Most box colors are permanent hair colors that are designed to replace color pigments in the hair shaft so the results can last until new hair grows out. To do this, they contain ammonia (or an alternative) to swell the hair cuticles open (think of them like scales). Then a peroxide developer is added, opening the cuticles further, lightening the existing pigment, and helping carry the new color pigments into the hair shaft.

While this sounds simple enough, the process must be carefully controlled to prevent damage. If the hair swells too much, the hair shaft is compromised, which results in damage or breakage. This is one of the problems with box colors. They are made strong enough to be effective on a wide range of hair, but as a result, they tend to cause damage. You can minimize damage by choosing a high-quality product and following the instructions and timing carefully.

Another common problem with box color is “build-up” and “banding” that can occur due to heavy pigments combined with improper application. After your roots show, and you apply color again, the previously colored hair gets darker and the new hair is lighter. After a few applications, a “build-up” will form and you will see visible “bands” of color. Professionals avoid this by sectioning your hair and applying color only to new growth and then blending.

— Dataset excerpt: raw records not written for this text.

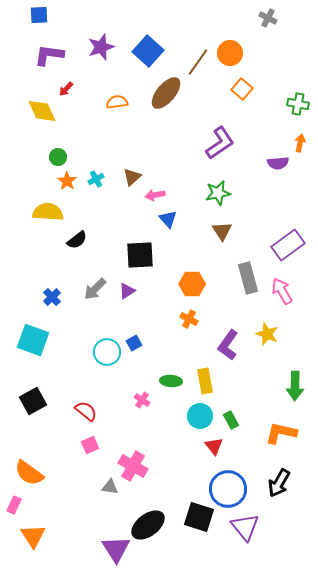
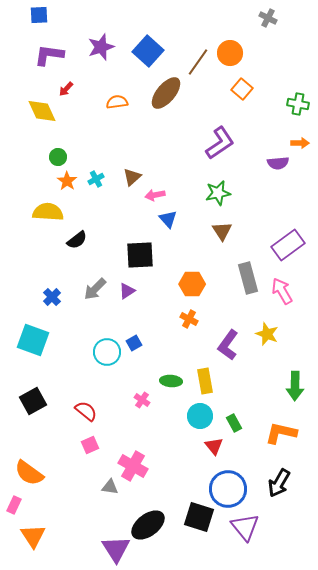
orange arrow at (300, 143): rotated 78 degrees clockwise
green rectangle at (231, 420): moved 3 px right, 3 px down
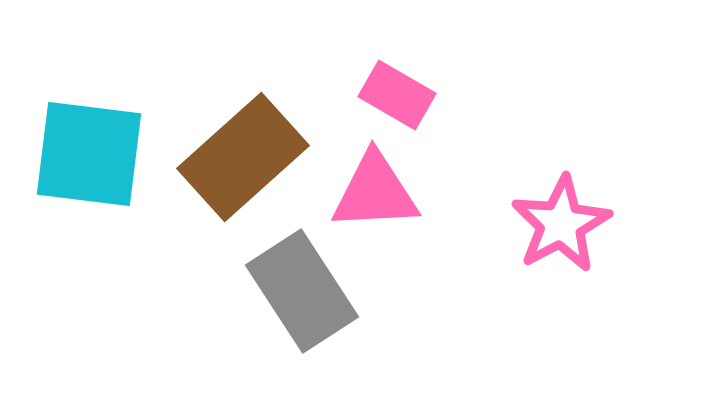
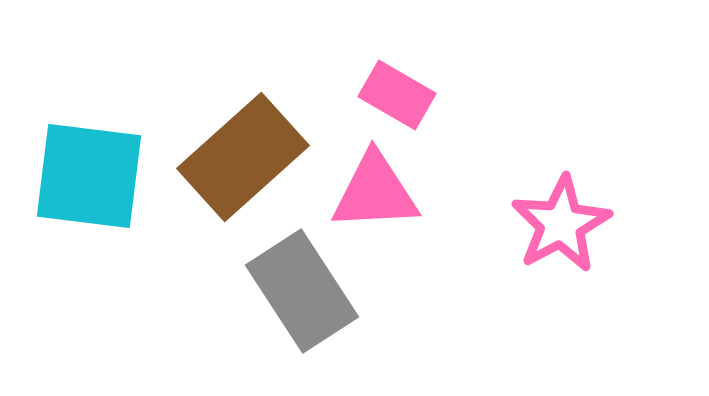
cyan square: moved 22 px down
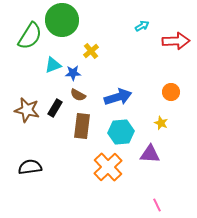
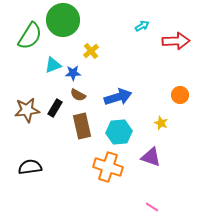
green circle: moved 1 px right
orange circle: moved 9 px right, 3 px down
brown star: rotated 20 degrees counterclockwise
brown rectangle: rotated 20 degrees counterclockwise
cyan hexagon: moved 2 px left
purple triangle: moved 1 px right, 3 px down; rotated 15 degrees clockwise
orange cross: rotated 28 degrees counterclockwise
pink line: moved 5 px left, 2 px down; rotated 32 degrees counterclockwise
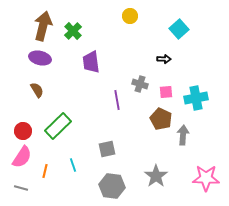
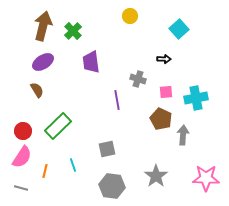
purple ellipse: moved 3 px right, 4 px down; rotated 45 degrees counterclockwise
gray cross: moved 2 px left, 5 px up
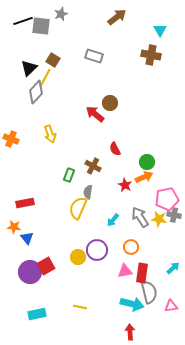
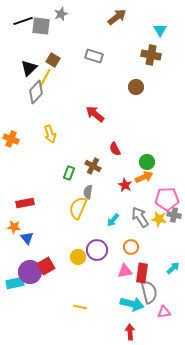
brown circle at (110, 103): moved 26 px right, 16 px up
green rectangle at (69, 175): moved 2 px up
pink pentagon at (167, 199): rotated 10 degrees clockwise
pink triangle at (171, 306): moved 7 px left, 6 px down
cyan rectangle at (37, 314): moved 22 px left, 31 px up
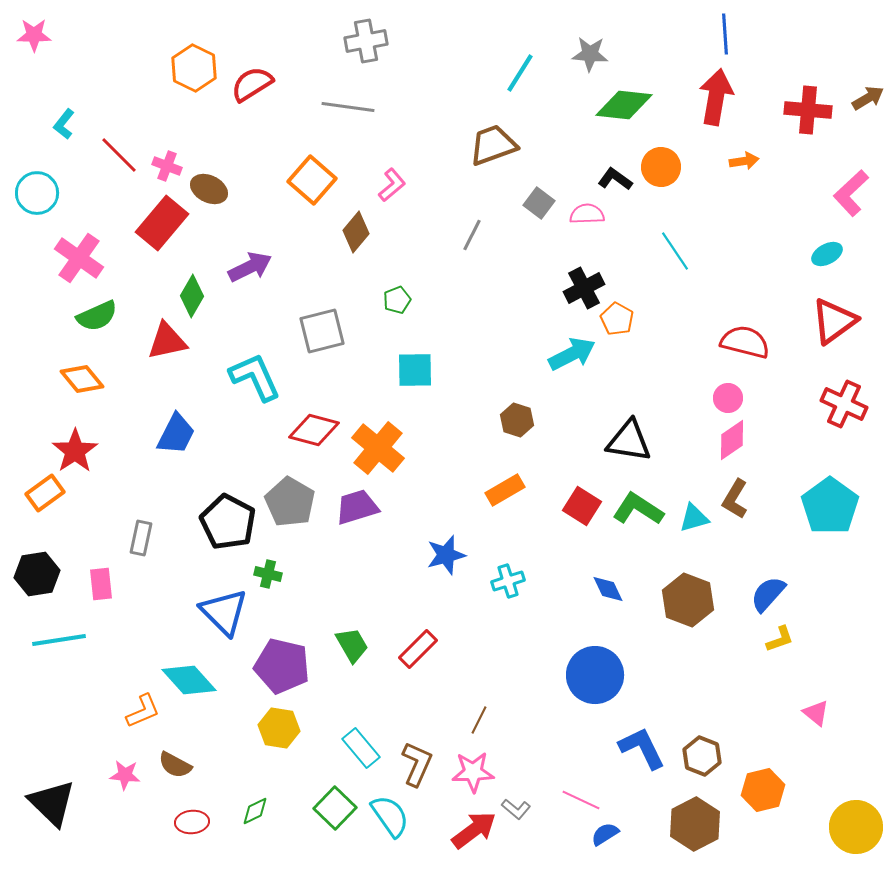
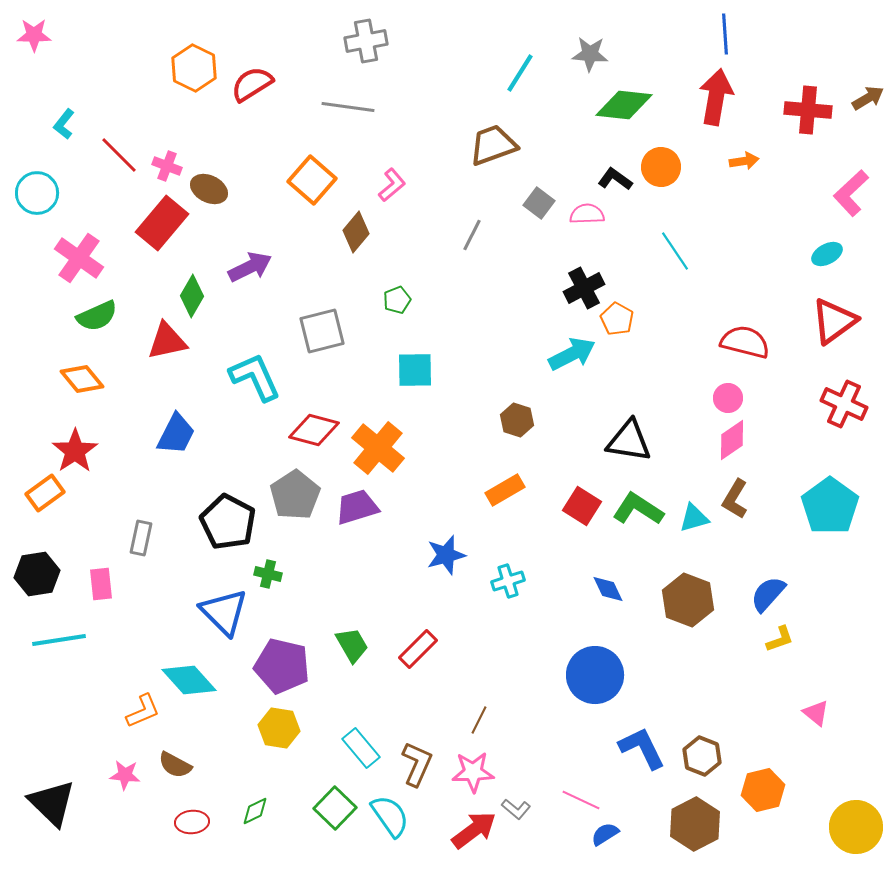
gray pentagon at (290, 502): moved 5 px right, 7 px up; rotated 9 degrees clockwise
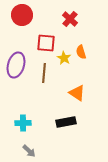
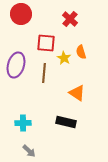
red circle: moved 1 px left, 1 px up
black rectangle: rotated 24 degrees clockwise
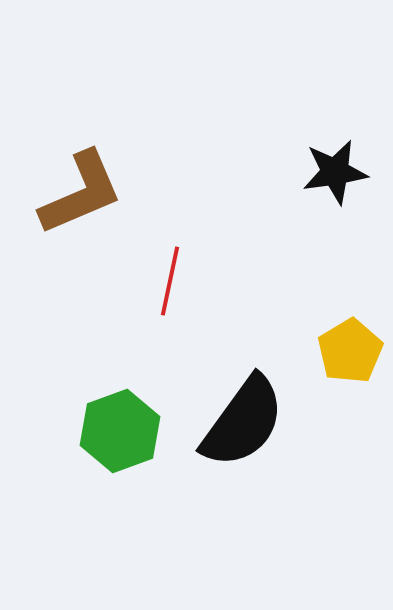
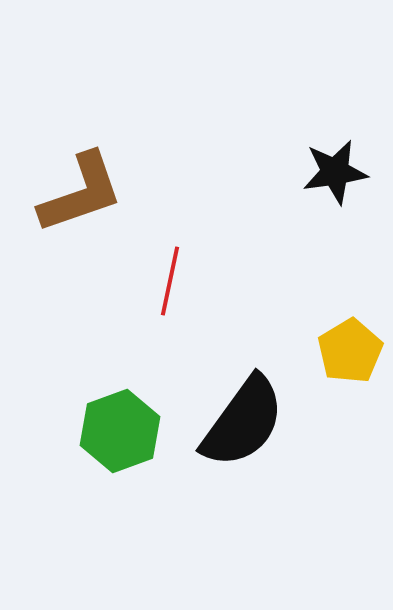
brown L-shape: rotated 4 degrees clockwise
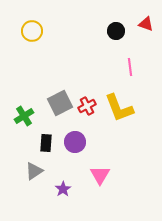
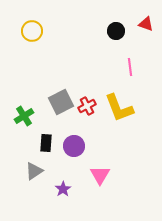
gray square: moved 1 px right, 1 px up
purple circle: moved 1 px left, 4 px down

With these tips, you can minimize damage and get decent results, but only if you want boring color and there are not any other factors to consider. Colorists consider many other factors: natural hair color, porosity, gray coverage, deposits from hard water or chlorine, heat and sun exposure, etc. They know what’s best for your specific hair. They use high-quality products (like Davines) to mix custom colors at strengths that are perfect for you. Like an artist, they also use special application techniques to add subtle or bold dimension.

Think of it like this; you can buy the best paint in the world, but that doesn’t make you an artist. Professional colorists use quality products and have the creative talent, knowledge, skills and experience to achieve beautiful results that are tailored to your specific hair condition, which changes over time. They also place color precisely, use toners for special effects, add vivid accents and much more.

So if you want professional results, find an experienced colorist who uses quality products from responsible companies. Work with them to get custom color that you love and are able to maintain. Then, use the hair care products they recommend to help maintain that look for longer.